Ses compositions révèlent une certaine forme de mysticisme, traduisant un rapport sentimental avec la matière
organique qu’il traîte, façonne, modèle à la manière d’un langage primitif. L’art devient ici un exercice de lecture,
d’écriture et de questionnements où la forme-oeuvre se prend elle-même comme sujet. L’artiste iranien Navid Nuur
s’attache quant à lui à décortiquer les mécanismes de la perception, créant des connexions nouvelles entre le langage
et l’objet, manifestant un goût pour des compositions rudimentaires au sens équivoque, ce qu’il nomme
« interimoduls ».
Le travail de ces artistes célèbre le doute et l’incertitude, privilégiant un style anti-spectaculaire au profit d’un usage
parcimonieux et raisonné de la matière. C’est au sein de cette temporalité et de cet espace discontinus, cadencés par
le flux des référents, que le sens transite, se dissémine, se meut, se perd et nous perd. Car ici, les idées sont les
objets, et le visible s’offre donc au regardant avec plus de résistance, jusqu’à parfois devenir totalement hermétique
comme chez le jeune anglais Matthew Smith où les formes souvent désincarnées travaillent le sens jusqu’à
l’égarement et l’indifférenciation. Renaud Jerez se joue lui aussi des évidences et des schémas normés de la
perception, son intérêt se porte sur la mise en relation d’objets disparates qui entrent alors dans une négociation à la
fois spatiale et conceptuelle. Ses installations énigmatiques, mettant en jeu un affect toujours distancié, opèrent des
distorsions d’ordre sémantiques et des glissements de sens à l’infini, rendant compte de l’aspect stratifié de nos
environnements mentaux et visuels.
Duperie en trompe l’oeil, modulations anamorphiques, notre désir de réalité demeure insatisfait, sans cesse retardé,
suspendu. Les oeuvres présentées requièrent donc une perception étoilée, capable de faire l’effort réflexif de dépasser la
simple présence de l’objet pour se ressaisir sous une multiplicité de points de vue et d’interprétations possibles.
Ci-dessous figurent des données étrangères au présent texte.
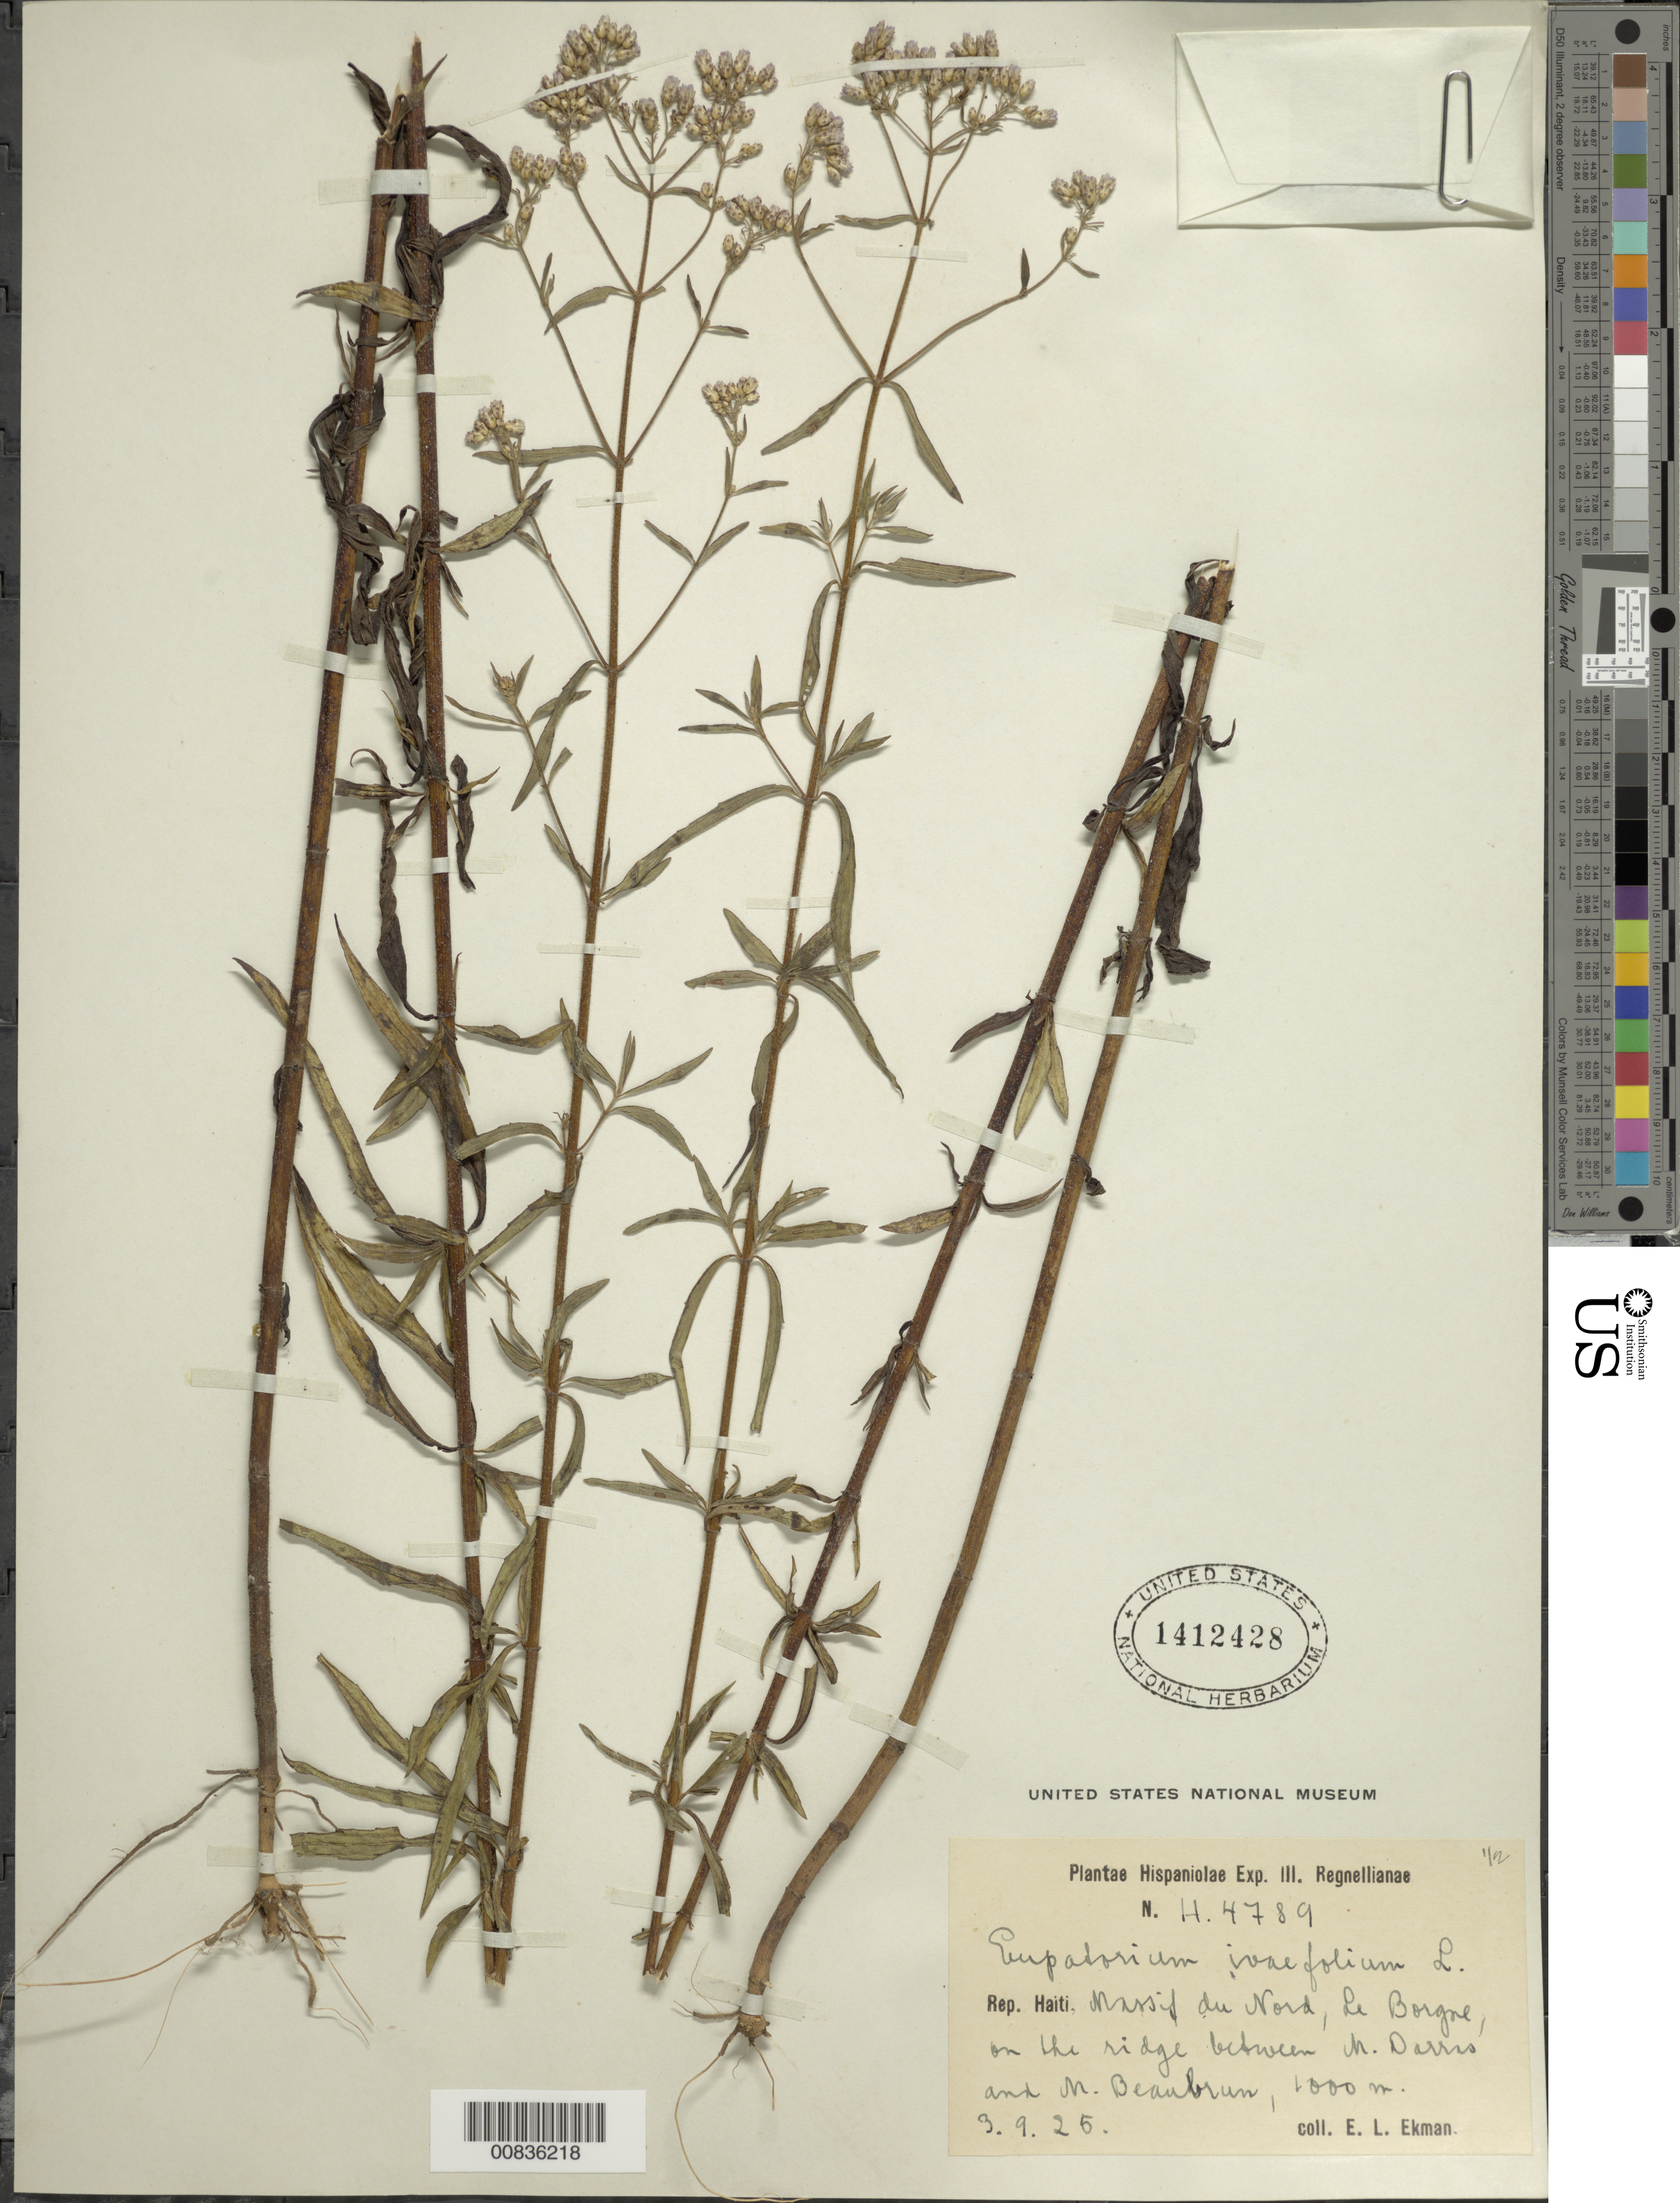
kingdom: Plantae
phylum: Tracheophyta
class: Magnoliopsida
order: Asterales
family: Asteraceae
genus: Chromolaena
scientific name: Chromolaena ivaefolia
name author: (L.) R.M. King & H. Rob.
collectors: E. L. Ekman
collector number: H 4789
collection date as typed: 03 Nov 1925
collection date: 1925-11-03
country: Haiti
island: Hispaniola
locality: Massif du Nord, Le Borgne, on the ridge between M. Darras and M. Beaubrum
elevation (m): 1000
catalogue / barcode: US 1412428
Le travail de Benoît Maire est actuellement exposé au FRAC Aquitaine jusqu’au 12 septembre et également
présenté au Palais de Tokyo jusqu’au 5 septembre dans le cadre de l’exposition “Dynasty”. Luca Francesconi
termine quant à lui une exposition à la fondation Sandreto de Turin, Navid Nuur est actuellement exposé dans les
galeries Martin Van Zomeren à Amsterdam et Plan B à Cluj en Pologne ainsi qu’en Allemagne au Martha Herford
Museum. Une exposition personnelle de Matthew Smith a récemment eu lieu à la galerie Limoncello à Londres et
Renaud Jerez a exposé au dernier salon d’art contemporain de Montrouge.